Take from the data every line in which the word "nynepebbles" is found.

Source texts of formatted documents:
····················
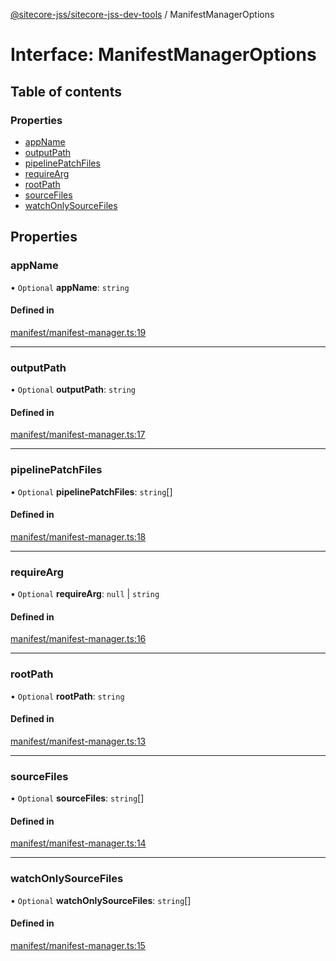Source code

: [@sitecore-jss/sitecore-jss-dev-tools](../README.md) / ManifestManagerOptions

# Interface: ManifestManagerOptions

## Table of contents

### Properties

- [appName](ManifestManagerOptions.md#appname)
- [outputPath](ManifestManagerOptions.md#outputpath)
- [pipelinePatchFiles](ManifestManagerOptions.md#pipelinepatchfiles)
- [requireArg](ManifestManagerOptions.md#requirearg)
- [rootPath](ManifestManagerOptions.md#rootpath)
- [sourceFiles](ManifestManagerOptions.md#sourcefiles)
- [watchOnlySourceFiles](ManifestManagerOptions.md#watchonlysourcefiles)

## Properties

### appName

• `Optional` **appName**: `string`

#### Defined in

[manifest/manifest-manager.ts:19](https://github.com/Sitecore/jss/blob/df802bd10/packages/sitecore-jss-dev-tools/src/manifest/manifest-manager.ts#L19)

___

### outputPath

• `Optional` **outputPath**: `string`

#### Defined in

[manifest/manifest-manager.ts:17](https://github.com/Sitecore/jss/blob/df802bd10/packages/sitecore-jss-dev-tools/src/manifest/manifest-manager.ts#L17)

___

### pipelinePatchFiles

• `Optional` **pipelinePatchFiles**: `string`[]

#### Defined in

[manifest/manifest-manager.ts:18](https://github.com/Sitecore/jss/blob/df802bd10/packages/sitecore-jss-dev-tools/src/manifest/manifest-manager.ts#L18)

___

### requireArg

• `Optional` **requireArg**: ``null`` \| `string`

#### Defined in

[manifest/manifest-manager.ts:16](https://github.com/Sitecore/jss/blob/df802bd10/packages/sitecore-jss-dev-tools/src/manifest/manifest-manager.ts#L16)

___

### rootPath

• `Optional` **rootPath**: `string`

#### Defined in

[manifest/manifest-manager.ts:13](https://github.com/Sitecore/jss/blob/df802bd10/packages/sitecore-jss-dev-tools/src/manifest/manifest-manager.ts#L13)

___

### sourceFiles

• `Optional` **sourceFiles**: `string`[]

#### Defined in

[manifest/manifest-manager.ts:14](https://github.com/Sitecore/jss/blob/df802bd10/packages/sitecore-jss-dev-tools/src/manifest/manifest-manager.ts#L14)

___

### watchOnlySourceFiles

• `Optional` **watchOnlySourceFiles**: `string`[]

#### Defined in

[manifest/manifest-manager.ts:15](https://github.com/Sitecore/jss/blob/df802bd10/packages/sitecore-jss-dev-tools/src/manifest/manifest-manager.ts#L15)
····················
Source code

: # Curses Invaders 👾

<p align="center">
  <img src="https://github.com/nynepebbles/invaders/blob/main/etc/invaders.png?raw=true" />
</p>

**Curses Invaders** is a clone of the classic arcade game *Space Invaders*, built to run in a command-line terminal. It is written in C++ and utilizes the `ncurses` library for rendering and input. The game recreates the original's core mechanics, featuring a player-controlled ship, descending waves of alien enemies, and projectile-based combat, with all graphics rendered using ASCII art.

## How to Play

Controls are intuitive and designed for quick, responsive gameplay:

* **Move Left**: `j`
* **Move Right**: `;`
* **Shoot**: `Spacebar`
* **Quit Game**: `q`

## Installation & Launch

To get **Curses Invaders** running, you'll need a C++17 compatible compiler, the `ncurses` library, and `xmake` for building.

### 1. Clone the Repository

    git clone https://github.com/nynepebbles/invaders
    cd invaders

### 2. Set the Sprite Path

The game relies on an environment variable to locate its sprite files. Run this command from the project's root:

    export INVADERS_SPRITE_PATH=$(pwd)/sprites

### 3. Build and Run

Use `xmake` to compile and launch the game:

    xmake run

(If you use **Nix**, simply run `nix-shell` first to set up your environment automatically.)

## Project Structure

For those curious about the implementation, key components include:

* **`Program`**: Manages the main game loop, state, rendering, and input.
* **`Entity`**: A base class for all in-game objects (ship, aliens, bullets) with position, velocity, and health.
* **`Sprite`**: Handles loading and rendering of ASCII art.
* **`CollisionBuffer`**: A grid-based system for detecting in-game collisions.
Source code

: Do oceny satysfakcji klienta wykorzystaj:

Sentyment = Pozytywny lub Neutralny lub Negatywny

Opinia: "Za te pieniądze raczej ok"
····················
Written answer:
  <img src="https://github.com/nynepebbles/invaders/blob/main/etc/invaders.png?raw=true" />
    git clone https://github.com/nynepebbles/invaders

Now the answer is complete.